Meşhur Aşı
- Sude Nazlı Erdoğan
- 4 Kas
- 2 dakikada okunur
Yazar: Sude Nazlı Erdoğan (12 yaşında)
Editör: Ahmet Eren Öztürk (11 yaşında)

Merhabalar arkadaşlar ben Murat. 6. sınıfa gidiyorum, kitap okumaktan ve bazı haberleri izlemekten hoşlanırım. Haber izlemek derken o gün Burcu adlı sunucuyu izliyordum. Biliyor musunuz, son zamanlarda televizyona çıkan Bilge diye bir kadın var. Sürekli bir şeyler buluyor. Herkese göre o çok iyi biri. Ben hariç! Her şey o gün başladı. Ben haber izliyordum ki bir şey fark ettim. Bu kadının yeni buluşu olağanüstüymüş! İnsanlar yemek yemeyeceklermiş. Düzenli aralıklarla aşı olmak yeterliymiş. Yemek masraflarından kurtulacakmışız.

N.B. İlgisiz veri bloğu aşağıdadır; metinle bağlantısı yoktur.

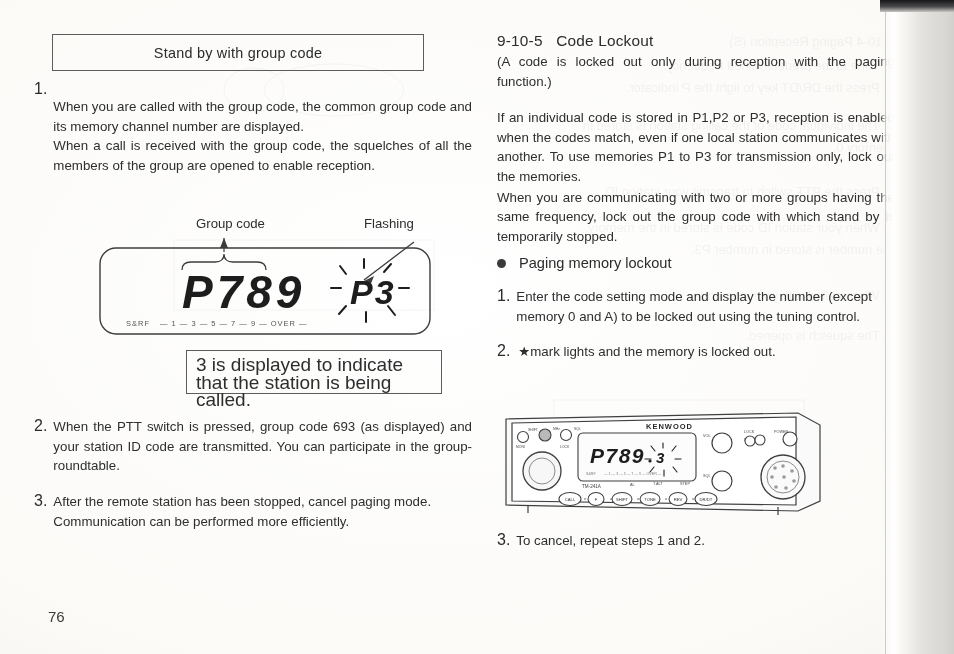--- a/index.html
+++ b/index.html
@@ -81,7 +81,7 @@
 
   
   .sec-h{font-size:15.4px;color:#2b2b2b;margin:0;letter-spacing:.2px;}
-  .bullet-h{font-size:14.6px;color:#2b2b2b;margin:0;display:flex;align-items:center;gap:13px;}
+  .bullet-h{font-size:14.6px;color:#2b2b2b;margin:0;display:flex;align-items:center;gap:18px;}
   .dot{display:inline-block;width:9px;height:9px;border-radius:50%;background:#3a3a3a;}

Yemek sadece o mudur? Okulda pikniğe götürürler yemek yeriz, teyzeler muhabbet için yemek yiyorlar, bir sofrada buluşuyoruz, akrabalarımızla, ailemizle. Lezzet, kültürdür. Nasıl yaparsınız, kültürümüzü nasıl çöpe atarsınız, dedim ama dinletebildim mi? Kocaman bir hayır. Ben aşı da olmadım. Marketten alıp Kendime yemekler yaptım. Bir arkadaşımla aşı vurulurken kaçtık. Hemşirelerin burunlarından getirdik, aşı kullananları inceledik. Fark ettik ki bu kişiler o kadına hayranı, kölesi oluyorlar. Değerlerimizden de uzaklaşmaya başladılar, sevgileri azalmaya başladı. Baş dönmeleri, bayılmalar, yorgunluklar...
Yaşlılar ölmeye başladılar. Bunu yaşlılıklarına yordu bilim insanımız. Çok kullanırsanız hayatlarınız uzar dediler. Halkta kabul etti, tasdikledi, çok kullandı, itaatkar olmaya başladılar ama onları bu hale getiren sadece itaatkarlık değildi, aşı duygularını alıyordu yavaşça.
Mesela benim annem ölürdü ben derslerimi yapmazsam, notlarımdan biri düşük gelirse diye. Sabahları mis kokan kahvaltısından hazırlardı. O güzelim yiyeceklerden onun istediği kadar yemezsem kızardı. Üşümeyeyim diye sert botlar giydirirdi bana, canımı acıtırdı ama anne işte. Diyemem ‘’yumuşacık ayakkabılar’’ al bana diye. Kıyamazdım maviş maviş bakarken ona. Bülbül sesiyle şarkı söylerken ‘sus’ diyemezdim. Ama şimdi umurunda değilim herkes gibi o da bencilleşti.
Biz arkadaşımla bu kadının nerede olduğunu araştırdık ama o ailesi tarafından sıkı denetim altındaydı, gelemedi. İş başa düşmüştü.
BİRKAÇ GÜN SONRA
Hazırlandım, ne yapacağımı belirledim ve evime 15 km uzaklıkta olan eve gitmek için beden dersinden sonra bizim sınıf gibi ter kokan otobüse atladım. Gitmem 20-30 dakikamı aldı. Ve Bilge Hanımefendinin odasına girmek için kapıdaki güvenlikleri atlatmam, asistanına bir şeyler sallamam 7 dakikamı aldı, ne kadar hızlıyım görüyor musunuz? Kadın meşhur karışımıyla uğraşıyordu. Beni görünce şaşırdı , uzaylı görmüş gibi baktı. Sorgulamaya başladı.
Ben durur muyum? aldım elime mikrofonu konuşmaya başladım. Sonra önündeki karışımları devirip tozu dumana kattım. Kadının gözleri yerinden çıkacaktı neredeyse. ‘Olamaz!’ diye bağırmaya başladı. ‘Bu kadar önemli miydi senin için? dedim. Onlarla insanları kontrol ediyordun değil mi? Herkesi yönetecektin aklınca. Ama unutma ki her gerçek bir gün ortaya çıkacaktır. Her sırrın çıktığı gibi. Şimdi polisler de gelirler. Buradan ayrılma olur mu?’ tehditleri savurdum. Ağlamaya başladı. Polisler de geldi. Onlara elimdeki ses kaydını dinletmem kadını götürmelerine yetmişti. Haberlere çıktım. Aşı yasaklandı normale her şey normale döndü. Herkes gurur duydu benimle mutlu oldum ben de. Olaylar tatlıya bağlandı anlayacağınız.